10 Leasing Insights - Broker Tips to Better Deals


Posted by: Dave Simonsen
Industrial Specialist
775 336 4667

Dave has more than 21 years experience as a commercial real estate broker. Dave exclusively works with industrial tenants, buyers, developers, landlords and land owners. He has represented companies such as AT&T, Barnes & Noble, Converse, DHL Worldwide, Delta Industries, Hawco Development, Lucent Technologies, IBM, Hopkins Distribution, Nextel, NEC, Sherwin-Williams Company, and UPS.

~10 Leasing Insights ~
Broker tips to better deals

Tip # 1
NNN vs. Gross Leases:

Every building has operating expenses, and one way or another they get passed along to the tenant. These include property taxes, owner’s insurance and common area maintenance to name a few. Landlords (LLs) have a choice as to how they will get reimbursed for those expenses by a tenant. One is a Gross Lease – the tenant doesn’t see any of the expenses because they are included in the negotiated rent. The other is a NNN Lease where the tenant pays a “base rate” plus “additional rent” for these expenses. The LL prepares a budget at the beginning of the year, the tenant pays a fraction of the budgeted amount each month and the difference is reconciled at the end of the year – the tenant sees everything.

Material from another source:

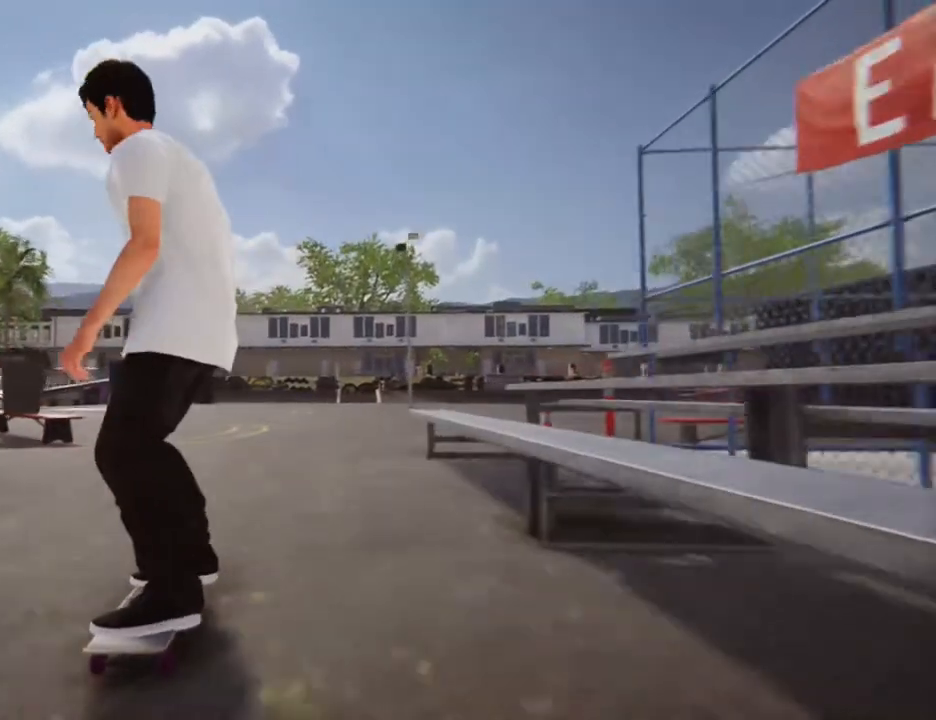
{"buttons": [], "left_stick": "right", "right_stick": "up-left", "events": [[67, "left_stick", "down"], [434, "left_stick", "right"], [501, "right_stick", "up-left"]]}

BROKER INSIGHT: Gross leases are nice for tenants who want to know for sure what their payment will be with no uncertainty. However, this certainty may come at a cost. LLs typically build in a premium over the actual operating expenses because they know they will pay for any increases or unusual expenses. If an expense actually goes down (something that does happen on occasion), the tenant doesn’t share in the savings. If you recognize some variation in operating expenses will occur each year, and you can accommodate that fact in your internal budgeting, NNN leases will typically cost you less over time.